Name withheld upon request
Answer: Wilted and dried leaves from the red maple (Acer rubrum) are toxic to horses who eat them. They contain a type of tannin, called gallic acid, that damages a horse’s hemoglobin, the molecules within the red blood cells that transport oxygen. Starved of oxygen, organs and tissues throughout the body will begin to fail. Eating just three pounds of wilted or dried leaves could be fatal to an adult horse.

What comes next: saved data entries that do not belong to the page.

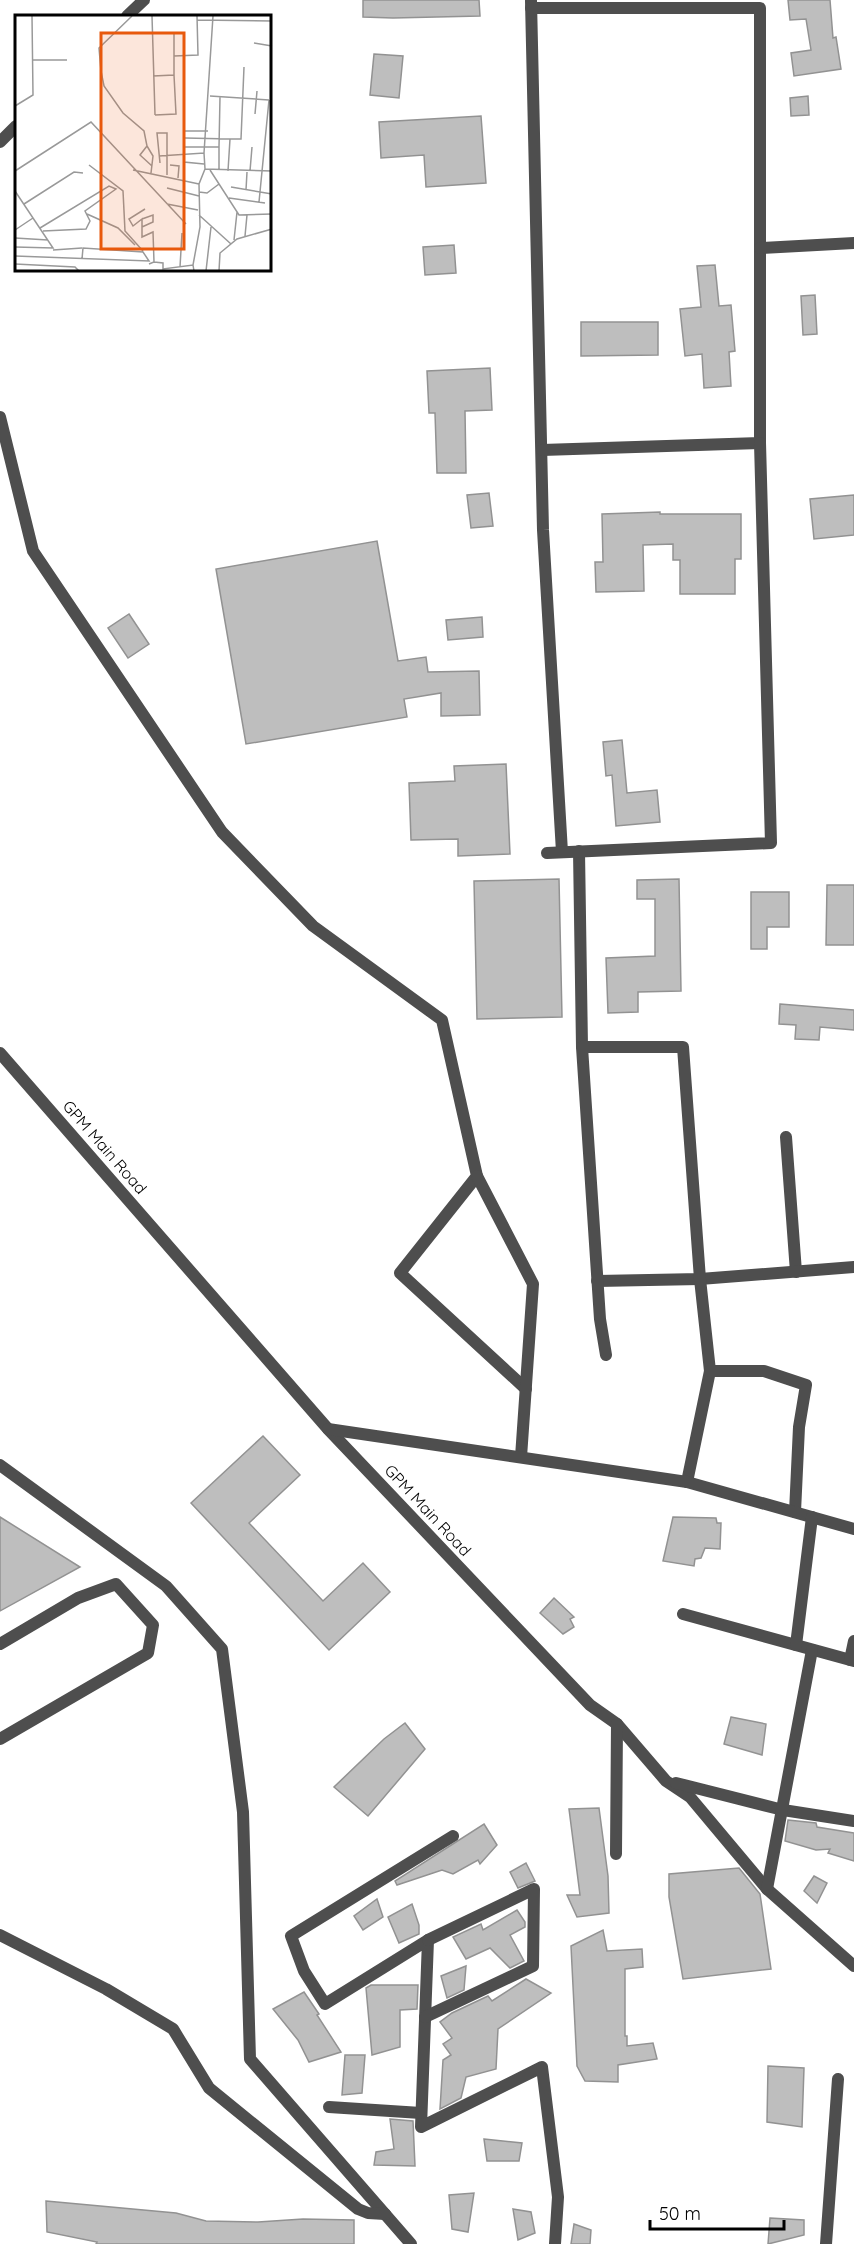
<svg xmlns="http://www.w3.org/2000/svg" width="854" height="2244" viewBox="0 0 854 2244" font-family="Quicksand,sans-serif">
<rect width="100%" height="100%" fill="#fff"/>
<g fill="#bebebe" stroke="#929292" stroke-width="1.5">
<polygon points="363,0 479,0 480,16 393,18 363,17"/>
<polygon points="788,0 830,0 833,38 836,37 841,69 794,76 791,53 811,50 806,19 790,20"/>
<polygon points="374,54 403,56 399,98 370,95"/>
<polygon points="808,96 809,115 791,116 790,98"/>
<polygon points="481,116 486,183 426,187 424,155 381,158 379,122"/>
<polygon points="454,245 456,273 425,275 423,247"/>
<polygon points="715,265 719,306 731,305 735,351 729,352 731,386 704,388 702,354 685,356 680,309 701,307 697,266"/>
<polygon points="815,295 817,334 803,335 801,296"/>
<polygon points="581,322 658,322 658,355 581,356"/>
<polygon points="490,368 492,410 465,411 466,473 437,473 435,413 429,413 427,371"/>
<polygon points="489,493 493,526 471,528 467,495"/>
<polygon points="854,495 854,535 814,539 810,499"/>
<polygon points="660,512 660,514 741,514 741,559 735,559 735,594 680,594 680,560 673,560 673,544 643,545 644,591 596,592 595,562 603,562 602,514"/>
<polygon points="377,541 398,661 426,657 428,672 479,671 480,715 441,716 441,693 404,699 407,717 246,744 216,569"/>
<polygon points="129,614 149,644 128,658 108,628"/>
<polygon points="482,617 483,637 448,640 446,620"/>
<polygon points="622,740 627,793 657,790 660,822 616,826 612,775 606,776 603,742"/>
<polygon points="506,764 510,854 458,856 458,839 411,840 409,783 455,781 454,766"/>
<polygon points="559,879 562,1017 477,1019 474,881"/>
<polygon points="679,879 681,991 638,992 638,1012 608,1013 606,958 655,956 655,899 637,899 637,880"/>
<polygon points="827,885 854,885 854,945 826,945"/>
<polygon points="751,892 789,892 789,927 767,927 767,949 751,949"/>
<polygon points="780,1004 854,1010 854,1030 820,1027 819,1040 795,1039 796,1025 779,1024"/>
<polygon points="263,1436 300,1475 249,1523 323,1601 363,1563 390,1592 329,1650 191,1503"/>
<polygon points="0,1517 80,1567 0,1611"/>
<polygon points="673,1517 716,1518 717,1523 721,1523 720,1549 705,1548 701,1558 695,1559 694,1566 663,1561"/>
<polygon points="554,1598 574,1617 570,1619 574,1627 563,1634 540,1613"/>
<polygon points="731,1717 766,1724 762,1755 724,1744"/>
<polygon points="405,1723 425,1749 368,1816 334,1787 384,1739"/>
<polygon points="599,1808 608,1876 609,1913 577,1917 567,1895 580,1895 569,1809"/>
<polygon points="788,1820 816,1823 817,1827 854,1833 854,1861 828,1853 830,1849 816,1850 785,1841"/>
<polygon points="484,1824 497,1845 480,1864 478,1860 453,1874 442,1870 397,1885 395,1881"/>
<polygon points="526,1863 535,1881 518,1888 510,1872"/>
<polygon points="739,1868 760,1894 771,1969 683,1979 669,1897 669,1874"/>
<polygon points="814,1876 827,1883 817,1903 804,1891"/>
<polygon points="377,1899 383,1917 363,1930 354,1916"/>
<polygon points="412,1904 419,1925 419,1934 399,1943 388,1917"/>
<polygon points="517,1910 525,1922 525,1927 510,1935 524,1961 510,1968 490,1948 466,1959 453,1937 481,1924 483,1930"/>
<polygon points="603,1930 607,1951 642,1949 643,1967 625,1969 625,2036 627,2036 627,2046 653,2043 657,2059 618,2065 618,2082 585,2081 577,2066 571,1946"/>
<polygon points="466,1966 464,1990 447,1998 441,1976"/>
<polygon points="526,1979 551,1993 498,2029 496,2069 466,2077 461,2098 440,2109 443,2060 451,2055 443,2044 452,2038 440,2022 452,2013 488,1996 492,2001"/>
<polygon points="371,1985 418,1985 417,2009 400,2010 400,2047 372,2055 366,1988"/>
<polygon points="304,1992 319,2014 317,2015 341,2052 309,2062 298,2040 273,2009"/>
<polygon points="345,2055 365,2055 362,2093 342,2095"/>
<polygon points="768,2066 804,2068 802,2127 767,2122"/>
<polygon points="390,2119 413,2121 415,2166 374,2165 376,2152 394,2149"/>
<polygon points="484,2139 522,2143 519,2161 487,2161"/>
<polygon points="474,2193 468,2232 452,2229 449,2195"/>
<polygon points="46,2201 176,2213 206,2221 258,2222 303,2219 354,2220 354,2244 96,2244 97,2242 47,2232"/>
<polygon points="513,2209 531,2212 535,2233 518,2240"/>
<polygon points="770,2218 804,2220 804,2235 768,2244"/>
<polygon points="574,2224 591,2230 590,2244 571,2244"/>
</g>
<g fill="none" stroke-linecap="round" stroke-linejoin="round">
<g stroke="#4e4e4e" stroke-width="12">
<polyline points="531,1 543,530 562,852"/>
<polyline points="531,8 760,8 760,443 542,450"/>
<polyline points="127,16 144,0"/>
<polyline points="0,142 16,126"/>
<polyline points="760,248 854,243"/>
<polyline points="0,417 33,551 222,832 313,926 442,1020 477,1176 400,1273 526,1389"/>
<polyline points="579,851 582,1047"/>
<polyline points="547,853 771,843 760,443"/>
<polyline points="0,1053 328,1429 590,1705 617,1724 666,1781 690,1797 767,1889 854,1966"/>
<polyline points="786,1137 796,1272"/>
<polyline points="477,1176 533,1284 521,1457"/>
<polyline points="597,1281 700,1279 854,1267"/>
<polyline points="606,1355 600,1319 582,1047 683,1047 700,1279 710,1371 687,1482"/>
<polyline points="710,1371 764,1371 806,1385 799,1427 795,1512"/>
<polyline points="328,1429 687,1482 854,1529"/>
<polyline points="0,1465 166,1586 222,1649 243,1812 250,2059 411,2244"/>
<polyline points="683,1614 854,1661"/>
<polyline points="0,1644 78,1598 116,1584 153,1625 148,1653 0,1739"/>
<polyline points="796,1645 812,1517"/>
<polyline points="850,1660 854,1641"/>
<polyline points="676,1783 783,1810 854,1821"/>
<polyline points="453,1836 291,1936 304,1971 325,2004 428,1940 421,2127 542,2067 558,2197 555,2244"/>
<polyline points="616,1854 617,1724"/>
<polyline points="767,1889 812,1650"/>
<polyline points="0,1935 106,1989 173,2029 209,2088 358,2209 368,2213 385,2214"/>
<polyline points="425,2017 533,1966 534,1889 428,1940"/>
<polyline points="329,2107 421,2113"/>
<polyline points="826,2244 838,2079"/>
</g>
</g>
<g text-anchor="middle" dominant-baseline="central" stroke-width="4.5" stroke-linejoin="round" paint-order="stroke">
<g font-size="16" fill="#000" stroke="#fff">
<text transform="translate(105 1147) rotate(49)">GPM Main Road</text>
<text transform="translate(428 1510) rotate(47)">GPM Main Road</text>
</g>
</g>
<g transform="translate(15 15)">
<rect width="256" height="256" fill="#fff"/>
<path fill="none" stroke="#999" stroke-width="1.5" d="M117 1 84 33 86 56 89 71 108 98 129 116 132 131 125 140 137 151M137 1 140 100M182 5 257 6M137 18H159V60L138 61M239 28 257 31M159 41 183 40 182 1M18 45H52M195 81 254 85M0 91 18 80 17 1M240 99 242 76M140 100 161 99 159 60M170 116H193M170 123 215 124 213 156M215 124H226L229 52M132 131 138 141 136 158M170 132H204V155M204 132 205 82M189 138 198 1M169 140V147L189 149M144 141 189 138 190 154M145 148 142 118H152V160M74 150 108 176 110 216 128 236M155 150 164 151 163 163M118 155 184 169M195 155 224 200 257 199M0 156 76 107 171 209M235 156 237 132M216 172 257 179M152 173 184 181M231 175 232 157M0 176 38 233 0 232M184 177 192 178 204 169M214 183 250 188M244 187 254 85M9 189 59 157 68 158M152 189 183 195M130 194 114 204 118 211 127 204V222L138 217 139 247 134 249M72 199 103 213 120 230M184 200 216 229M127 212 138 207V200L127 204M25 213 94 171 101 174 70 196 75 206 71 214 28 216M0 215 18 203M230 221 232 200M0 223 33 225M219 225 222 197M38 235 67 233M0 241 134 246 128 237 68 233 67 244M139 247 148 248V254L178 250 179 256M0 249 60 252 64 256M178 250 185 212 184 169 190 154 257 156M165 252 167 218M191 256 196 212M204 256 205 238 222 224 257 214"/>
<path fill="#e8590c" fill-opacity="0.15" stroke="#e8590c" stroke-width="3" d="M86 18H169V234H86Z"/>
<rect width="256" height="256" fill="none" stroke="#000" stroke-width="3"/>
</g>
<path d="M650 2220v9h134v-9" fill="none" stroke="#000000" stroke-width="3"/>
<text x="659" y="2220" font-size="18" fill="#000000" stroke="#ffffff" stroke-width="4.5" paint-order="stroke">50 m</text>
</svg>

The threat from red maples is well established, but gallic acid has also been found in the leaves of sugar (Acer saccharum) and silver (Acer saccharinum) maple trees. All three of these species are native to the United States, and they—along with numerous hybrids and cultivars derived from them—are commonly used in landscaping. Most of these varieties have never been tested for toxicity, but it is best to assume that the wilted or dried leaves from any maple species are potentially toxic.
Most of the toxin is concentrated in the tree’s leaves, but there is also some in the branches and bark. However, horses are not likely to eat enough of these parts of the tree to do themselves harm. Even the occasional mouthful of green, growing red maple leaves is unlikely to be harmful. The leaves become most dangerous when they wilt or dry out, which concentrates the toxin.
Currently, we have no specific information about the toxicity of dried maple wood. But given that there is very little of the toxin in the tree trunk, lumber made from maples is unlikely to be a problem to horses.
Anthony P. Knight, BVSc, MS, DACVIM
Colorado State University
Anthony P. Knight, BVSc, MS, DACVIM, was born and raised in Kenya and received his veterinary degree at the University of Nairobi in 1968 and an MS from Colorado State University (CSU) in 1971 before accepting a faculty position in large animal medicine in CSU’s College of Veterinary Medicine & Biomedical Sciences. After 40 years as a CSU faculty member, he retired and moved to Tucson, Arizona. His interests lie in disease investigation, foreign animal disease, zoonotic diseases and plant toxicology. He has published two books on plant poisoning: A Guide to Plant Poisoning of Animals in North America and A Guide to Poisonous House and Garden Plants.